Thèses sur l'"INTELLIGENCE ARTIFICIELLE"

 

  1. Dire que la pensée est quelque chose constitue une proposition autoréferentielle.

  2. La question de Turing: les machines peuvent-elles penser? a-t-elle un sens si on n'a pas répondu, au préalable, à la question: qu'est-ce que penser? Or c'est la question qui est elle-même le problème.

  3. Les machines et, plus généralement, les artefacts humains sont tous des produits de la pensée. Et non l'inverse.

  4. Mais les machines sont aussi des accélérateurs de la pensée. Car celle-ci se complexifie avec la complexification des machines.

  5. Le mouvement de complexification des techniques ne se caractérise pas par une résolution progressive des problèmes mais par l'émergence de problèmes nouveaux de plus en plus complexes.

  6. L'"intelligence artificielle" se trouve déjà, quoique à un niveau très simple, dans la première pierre taillée par l'homme.
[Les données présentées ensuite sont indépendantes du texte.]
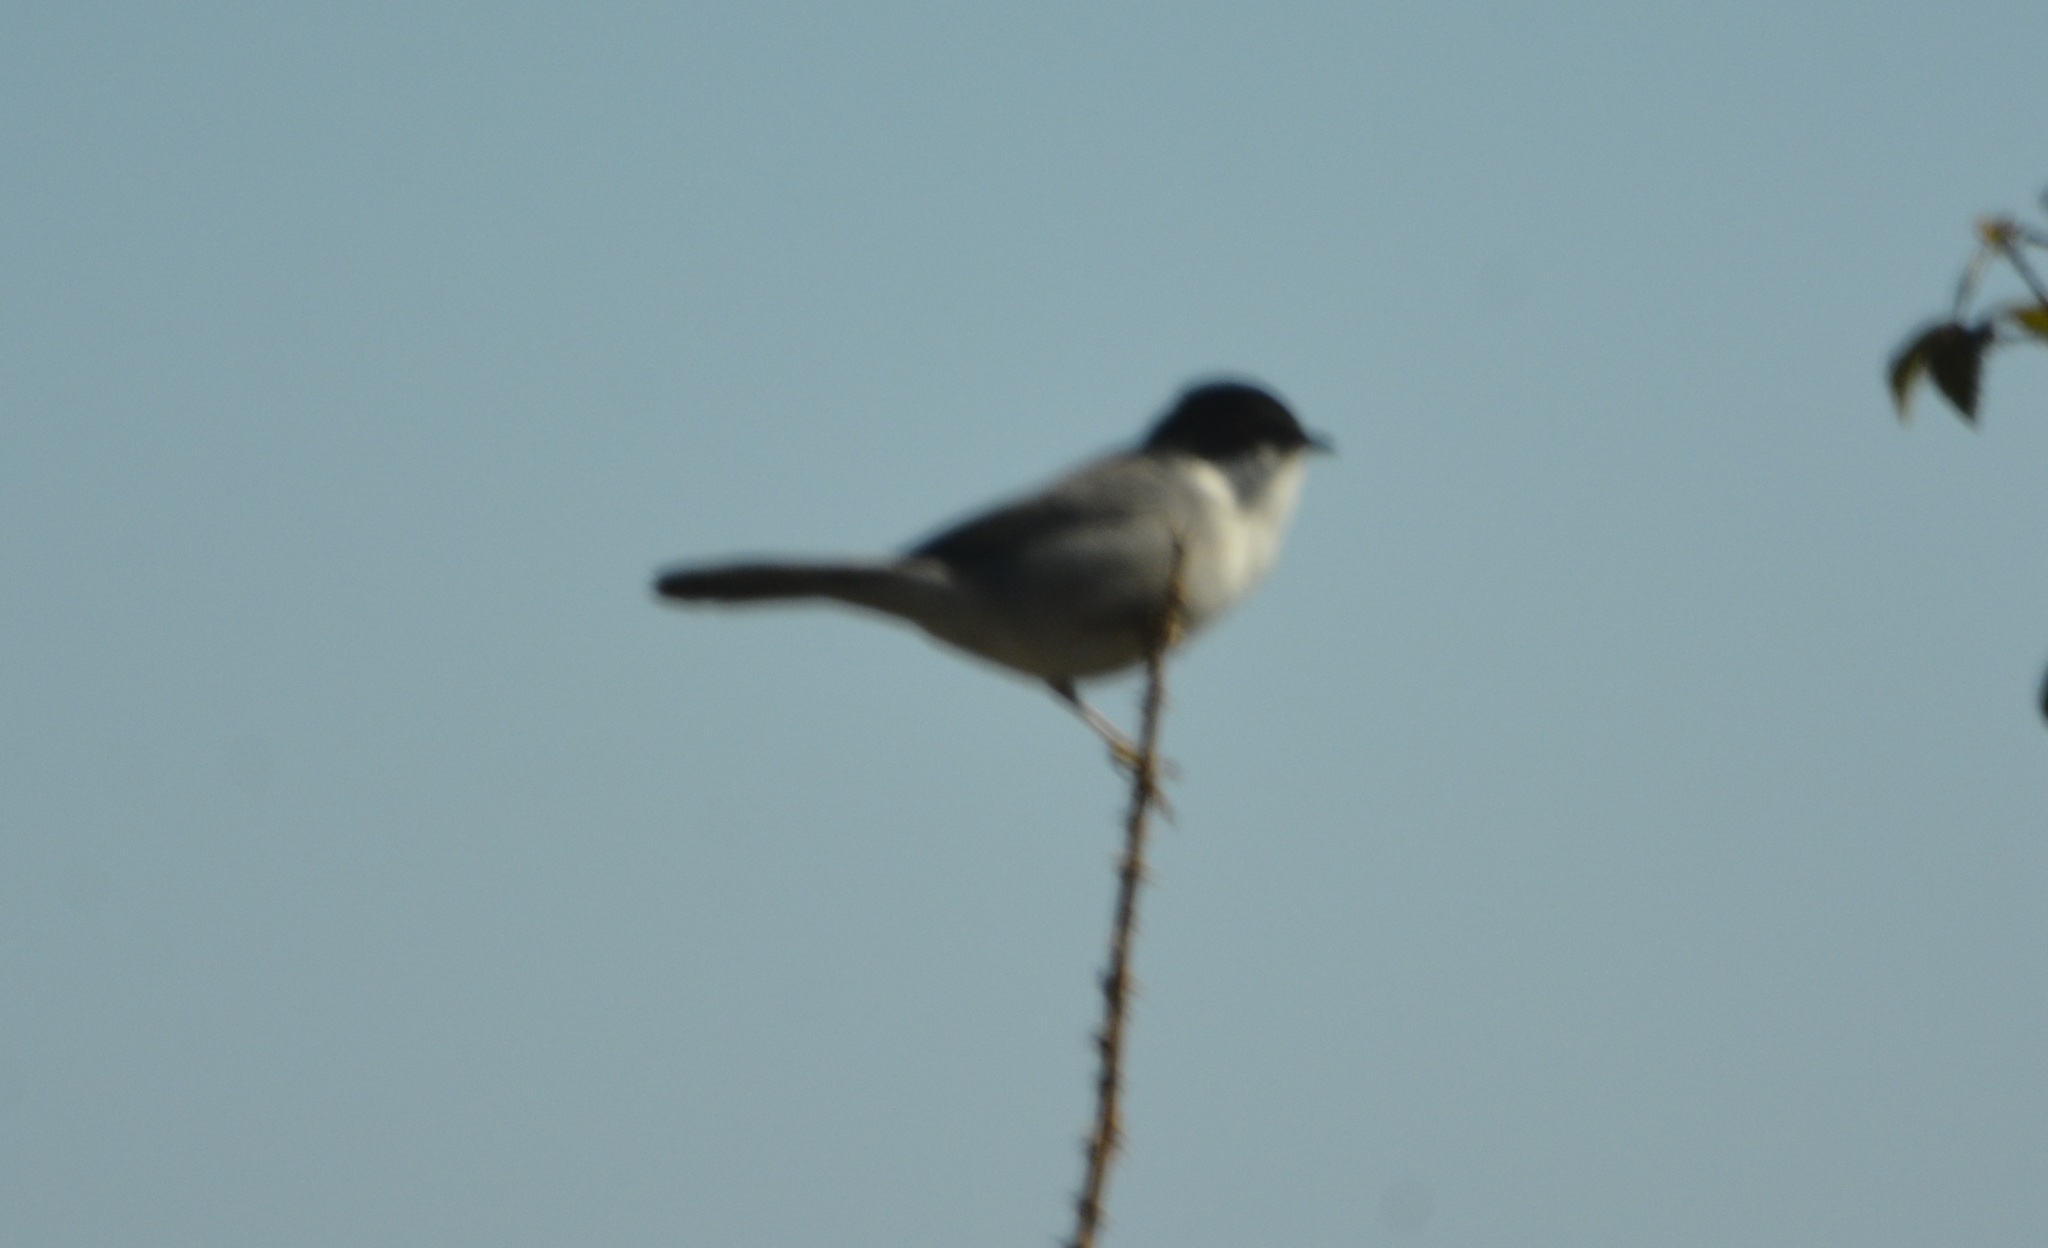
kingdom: Animalia
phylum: Chordata
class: Aves
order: Passeriformes
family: Sylviidae
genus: Curruca
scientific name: Curruca melanocephala
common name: Sardinian warbler
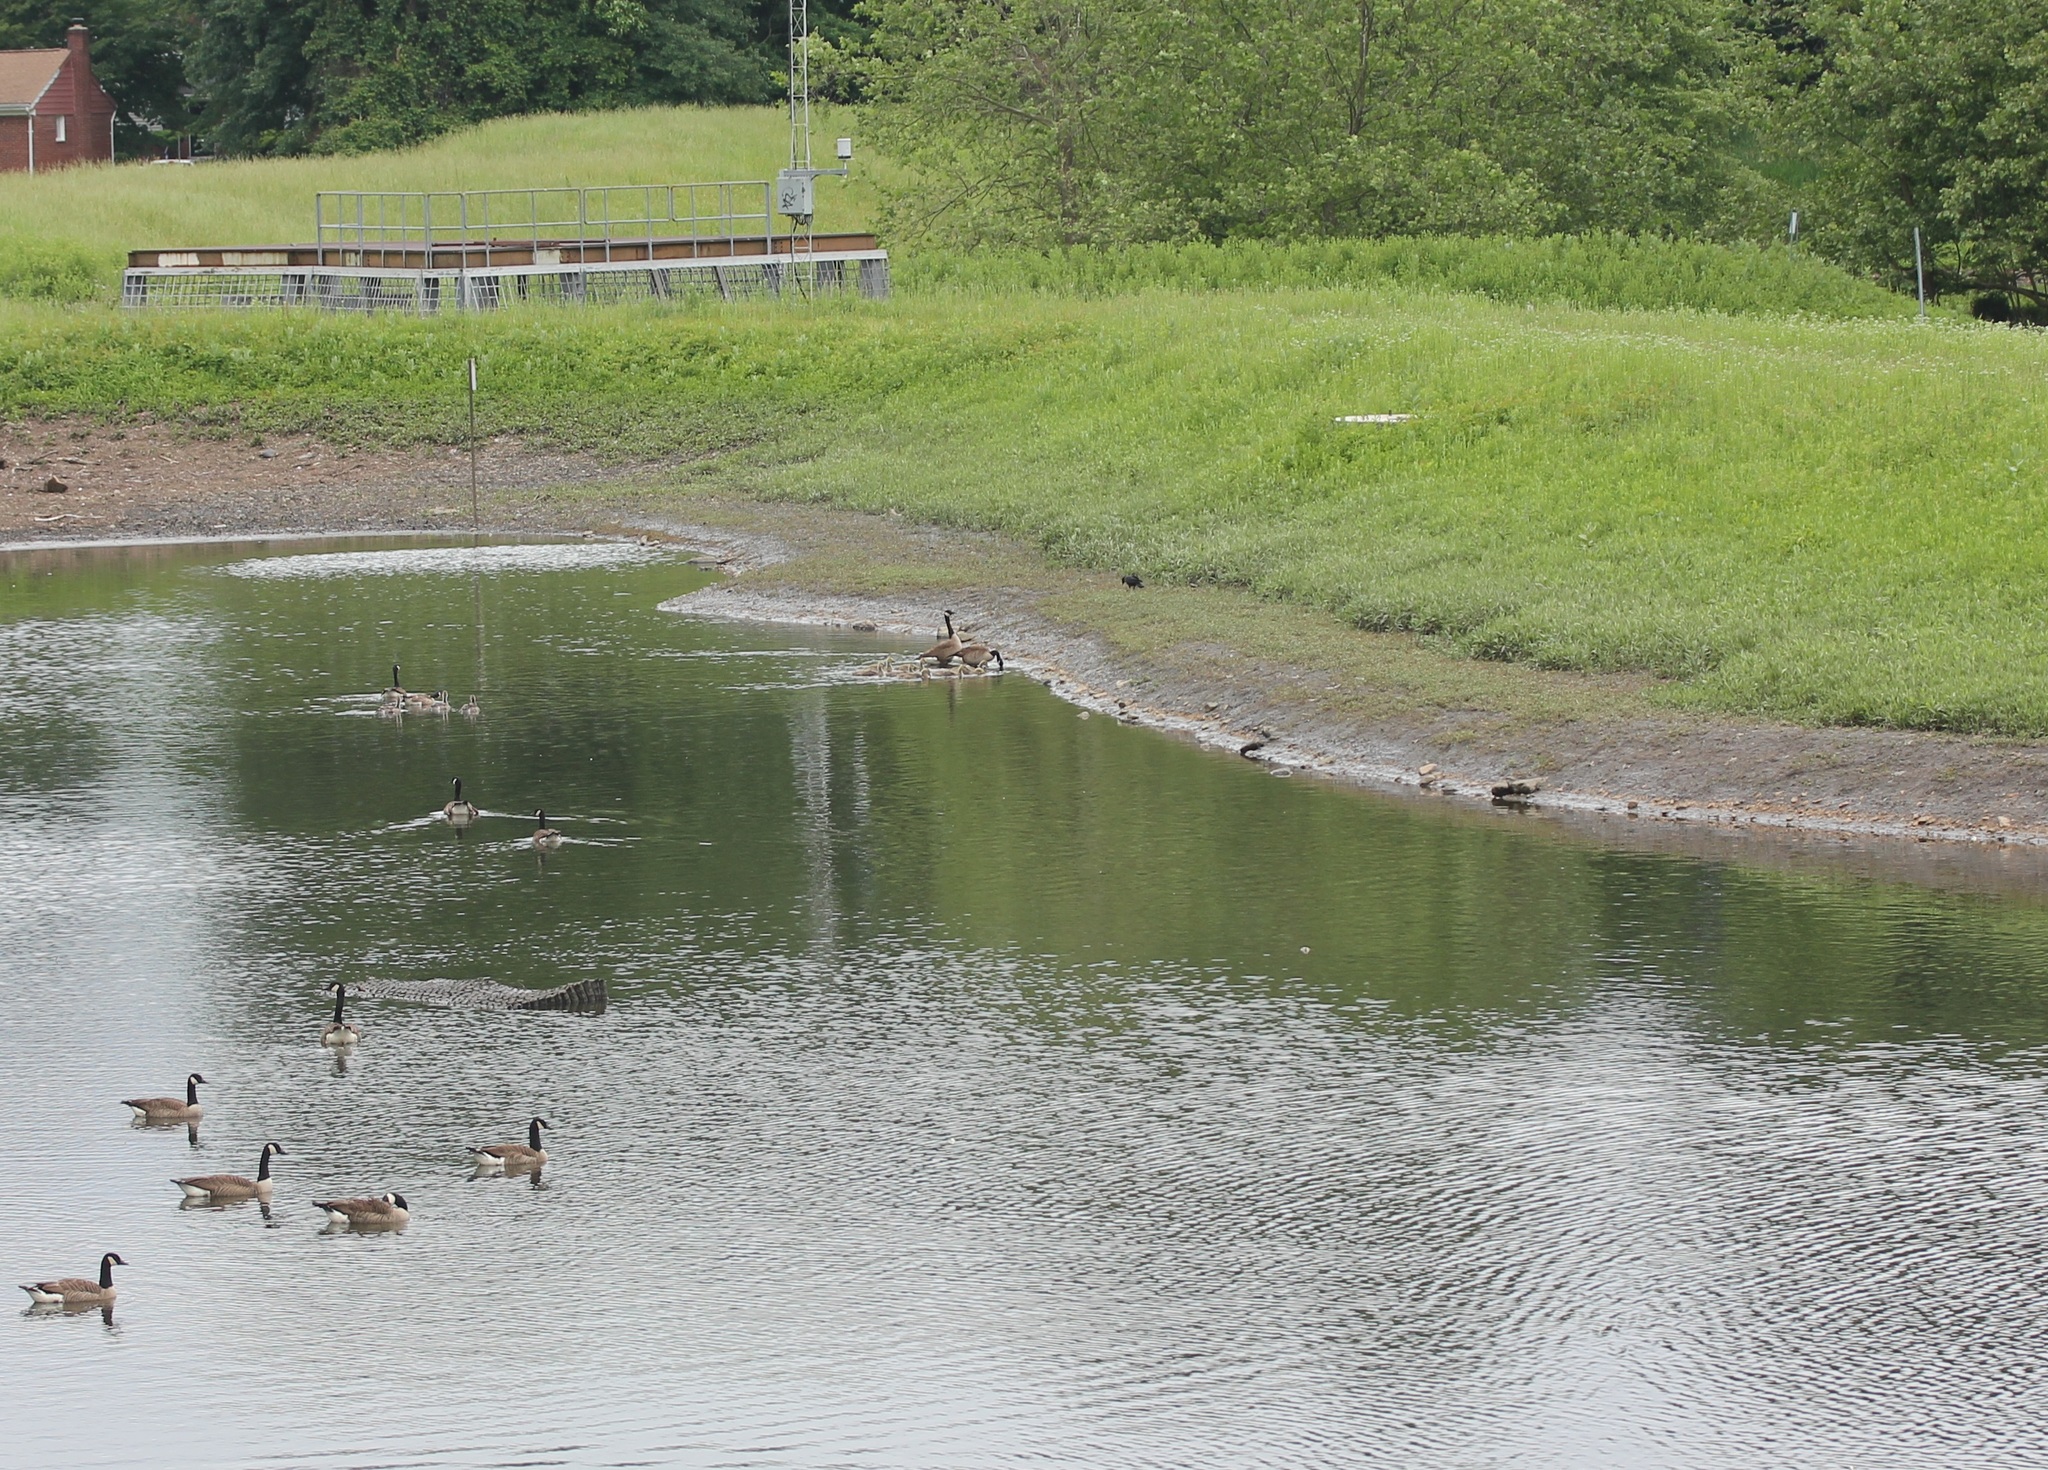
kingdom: Animalia
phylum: Chordata
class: Aves
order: Anseriformes
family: Anatidae
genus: Branta
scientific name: Branta canadensis
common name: Canada goose
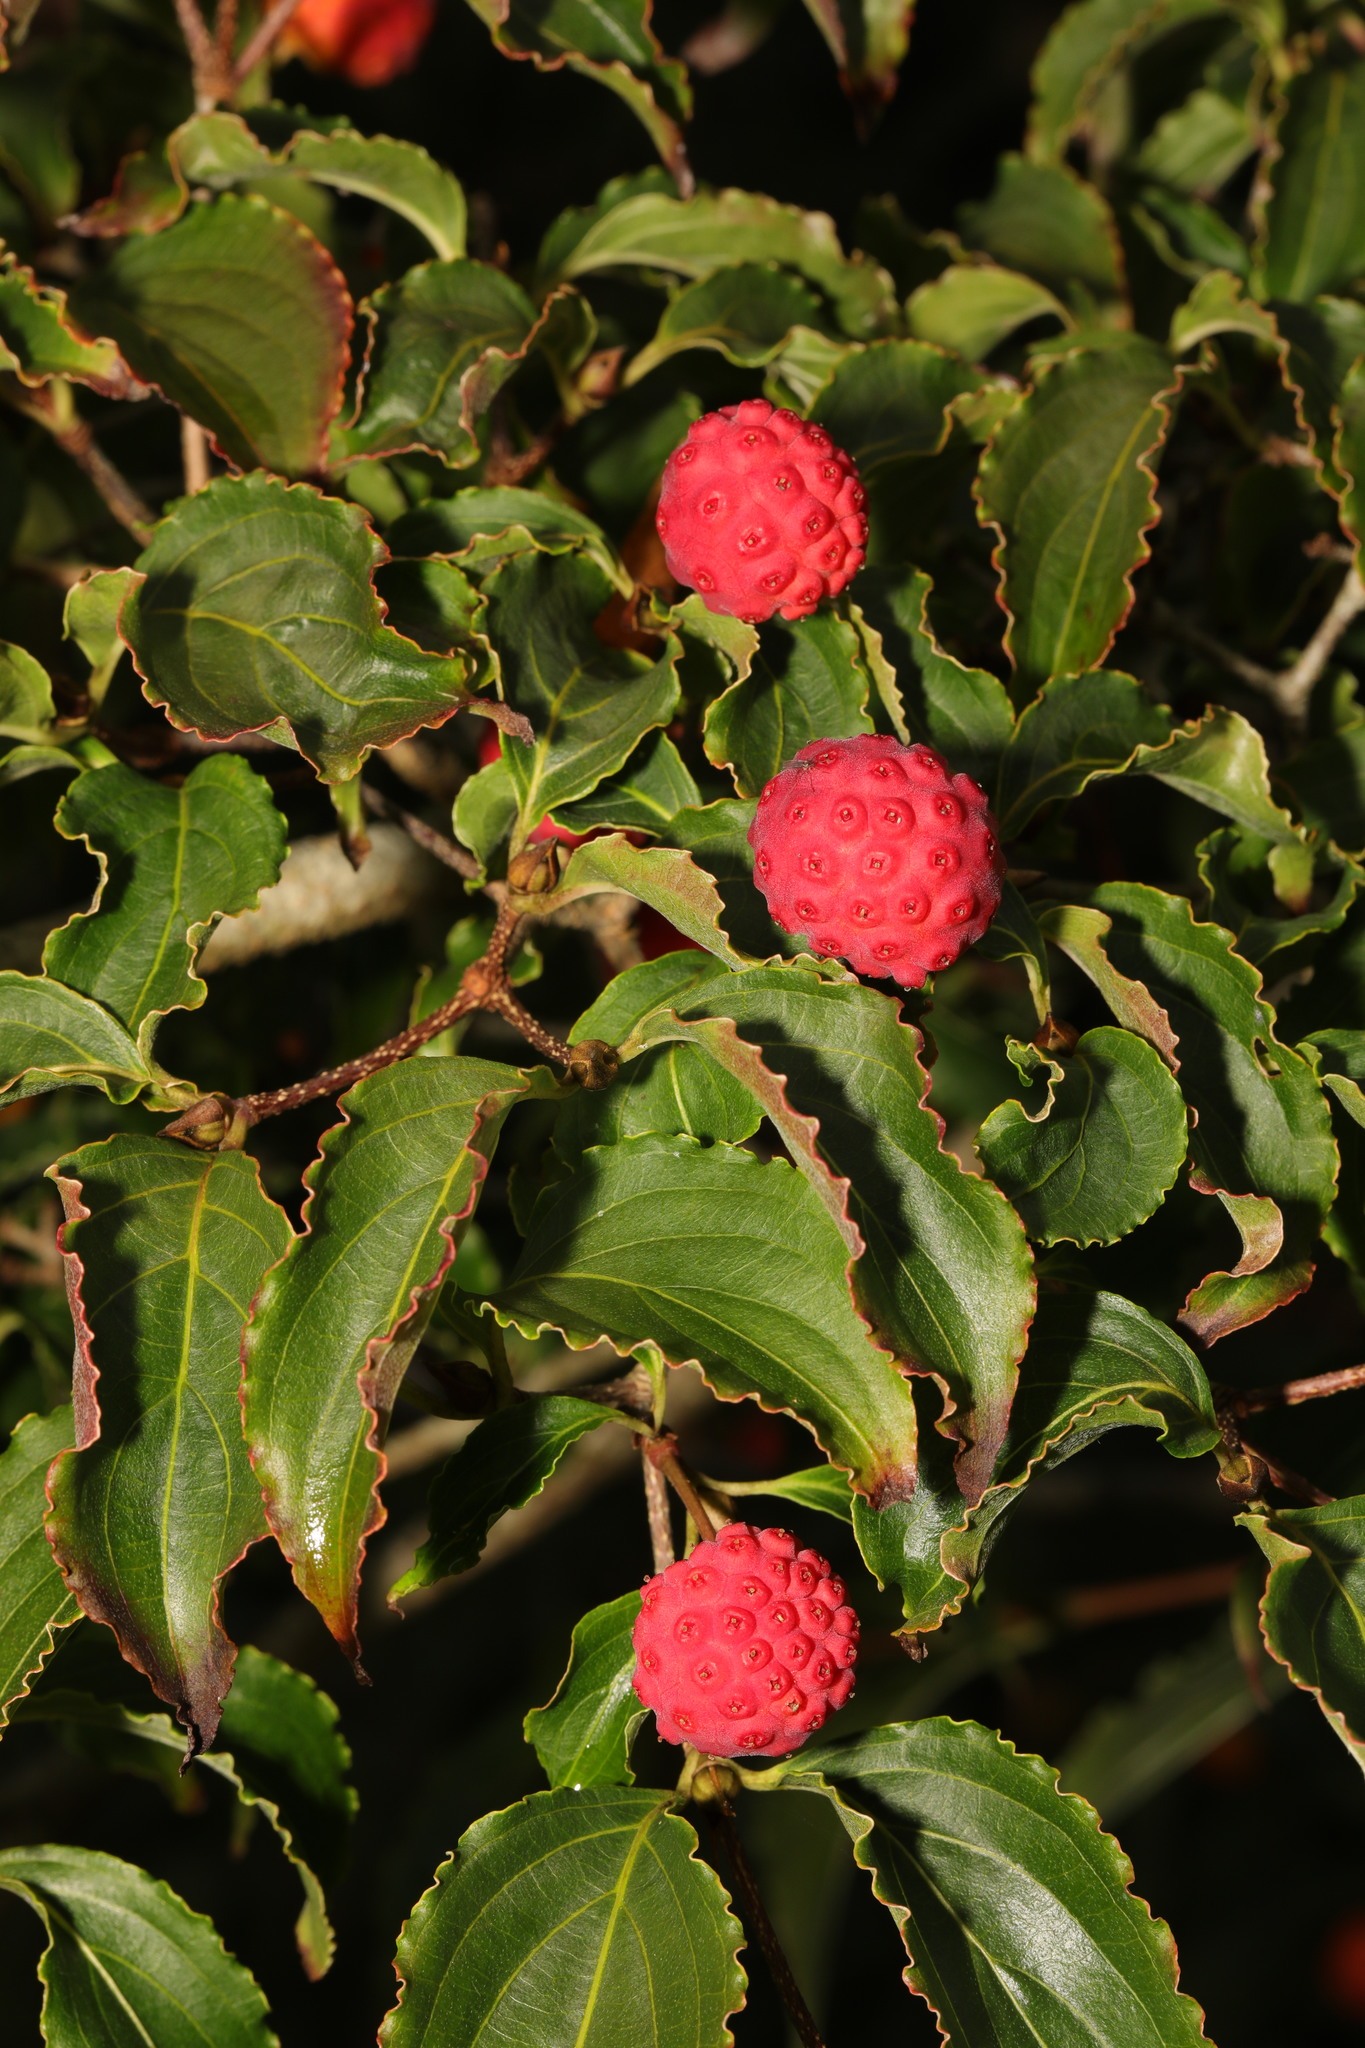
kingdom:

Il n'y a donc aucune objection logique à la réalisation d'une machine "intelligente". Il faut cependant, encore une fois, ne pas oublier de distinguer les niveaux d'information. Une machine "intelligente" d'une certaine complexité, sera toujours réalisée par une "intelligence" plus complexe que la sienne.

  7. Dans l'état actuel des choses, se demander si une classe de machines, un jour, sera capable de poursuivre seule le processus de complexification ou si la pensée est le niveau ultime de la complexification constitue un symptôme narcotique. La technique exprime la poursuite du processus de complexification de la pensée. Mais toute technique est d'abord pensée avant d'être réalisée.

  8. Le cerveau ne produit pas la pensée comme le foie secrète la bile, la pensée, pour la théorie de l'information générale, est l'expression d'une relation. Sa mesure est celle de la richesse relationnelle des individus et non du fonctionnement structurel de leurs neurones.

  9. La pensée n'est pas le produit des neurones, mais l'inverse.

  10. Les concepts de conscience et d'inconscient sont considérés en information générale (ou en analyse sociocognitive) comme des concepts narcotiques.

  11. Toute quête d'un programme "naturel" constitue un symptôme narcotique dont la forme paradoxale se présente ainsi: "je suis programmé pour découvrir le programme qui m'a programmé pour découvrir le programme qui...."

  12. Questions à Türing: Je pensais encore, il y a peu de temps que ce que l'on nomme intelligence, sans que l'on sache définir de quoi on parle, mais cela n'a pas d'importance, pouvait être rendu irréductible par la question suivante: - Peut-on créer une machine capable de poser une question originale? Par exemple qu'est-ce que l'intelligence? Depuis, je pense que j'ai trouvé mieux: - Peut-on créer une machine capable de dire non. Et on pourrait ajouter: ... et qui n'en ferait qu'à sa tête (ou à son programme) ... si je puis dire?